━━ Data
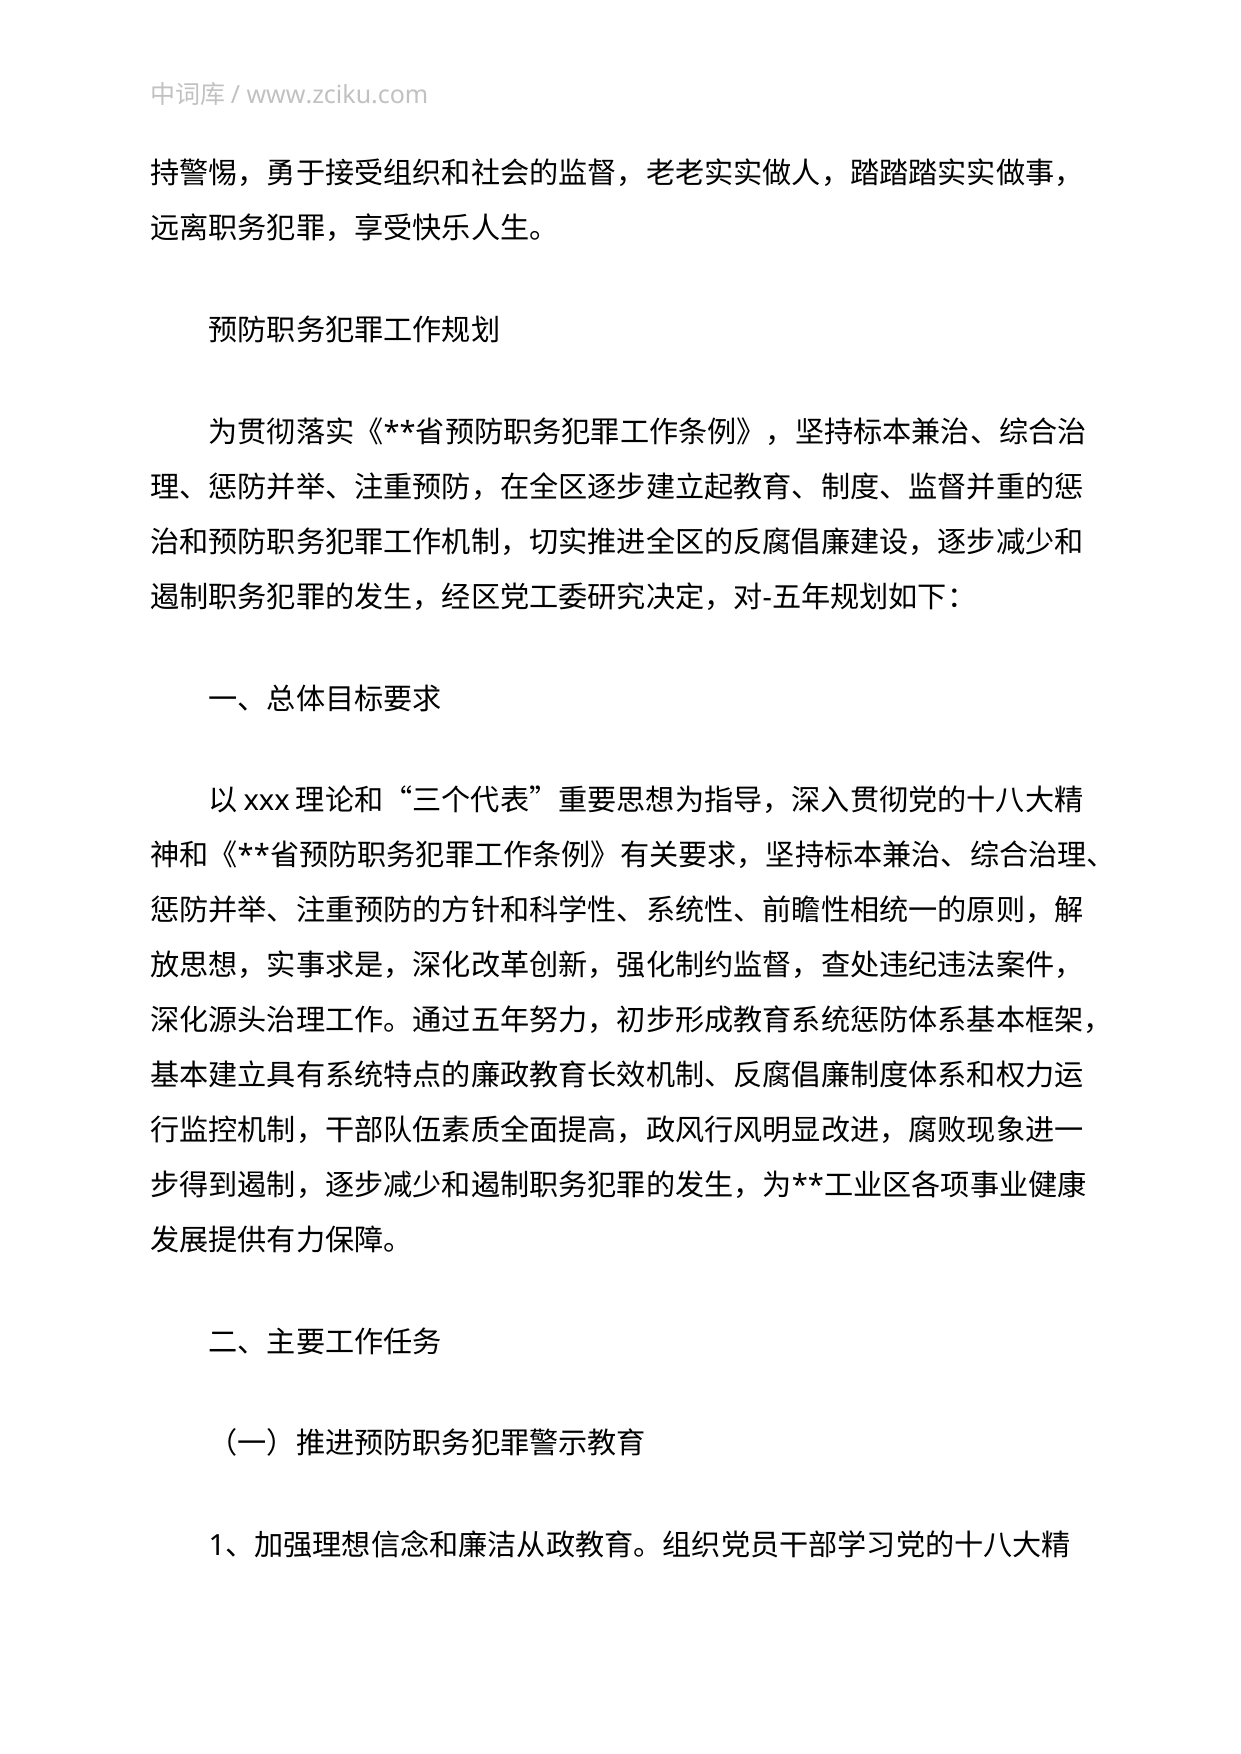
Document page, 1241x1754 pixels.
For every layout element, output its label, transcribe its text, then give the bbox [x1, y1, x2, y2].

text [150, 150, 1090, 247]
text 预防职务犯罪工作规划 [150, 307, 1090, 349]
text 以xxx理论和“三个代表”重要思想为指导，深入贯彻党的十八大精神和《**省预防职务犯罪工作条例》有关要求，坚持标本兼治、综合治理、惩防并举、注重预防的方针和科学性、系统性、前瞻性相统一的原则，解放思想，实事求是，深化改革创新，强化制约监督，查处违纪违法案件，深化源头治理工作。通过五年努力，初步形成教育系统惩防体系基本框架，基本建立具有系统特点的廉政教育长效机制、反腐倡廉制度体系和权力运行监控机制，干部队伍素质全面提高，政风行风明显改进，腐败现象进一步得到遏制，逐步减少和遏制职务犯罪的发生，为**工业区各项事业健康发展提供有力保障。 [150, 777, 1090, 1259]
text （一）推进预防职务犯罪警示教育 [150, 1420, 1090, 1462]
text 一、总体目标要求 [150, 675, 1090, 717]
text 为贯彻落实《**省预防职务犯罪工作条例》，坚持标本兼治、综合治理、惩防并举、注重预防，在全区逐步建立起教育、制度、监督并重的惩治和预防职务犯罪工作机制，切实推进全区的反腐倡廉建设，逐步减少和遏制职务犯罪的发生，经区党工委研究决定，对-五年规划如下： [150, 408, 1090, 616]
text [150, 1522, 1090, 1564]
text 二、主要工作任务 [150, 1318, 1090, 1361]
━━━━
## Task prompt
For every line in the data above that has the string "text", return that line.

## Problem solution
For every layout element, output its label, transcribe its text, then give the bbox [x1, y1, x2, y2].
text [150, 150, 1090, 247]
text 预防职务犯罪工作规划 [150, 307, 1090, 349]
text 以xxx理论和“三个代表”重要思想为指导，深入贯彻党的十八大精神和《**省预防职务犯罪工作条例》有关要求，坚持标本兼治、综合治理、惩防并举、注重预防的方针和科学性、系统性、前瞻性相统一的原则，解放思想，实事求是，深化改革创新，强化制约监督，查处违纪违法案件，深化源头治理工作。通过五年努力，初步形成教育系统惩防体系基本框架，基本建立具有系统特点的廉政教育长效机制、反腐倡廉制度体系和权力运行监控机制，干部队伍素质全面提高，政风行风明显改进，腐败现象进一步得到遏制，逐步减少和遏制职务犯罪的发生，为**工业区各项事业健康发展提供有力保障。 [150, 777, 1090, 1259]
text （一）推进预防职务犯罪警示教育 [150, 1420, 1090, 1462]
text 一、总体目标要求 [150, 675, 1090, 717]
text 为贯彻落实《**省预防职务犯罪工作条例》，坚持标本兼治、综合治理、惩防并举、注重预防，在全区逐步建立起教育、制度、监督并重的惩治和预防职务犯罪工作机制，切实推进全区的反腐倡廉建设，逐步减少和遏制职务犯罪的发生，经区党工委研究决定，对-五年规划如下： [150, 408, 1090, 616]
text [150, 1522, 1090, 1564]
text 二、主要工作任务 [150, 1318, 1090, 1361]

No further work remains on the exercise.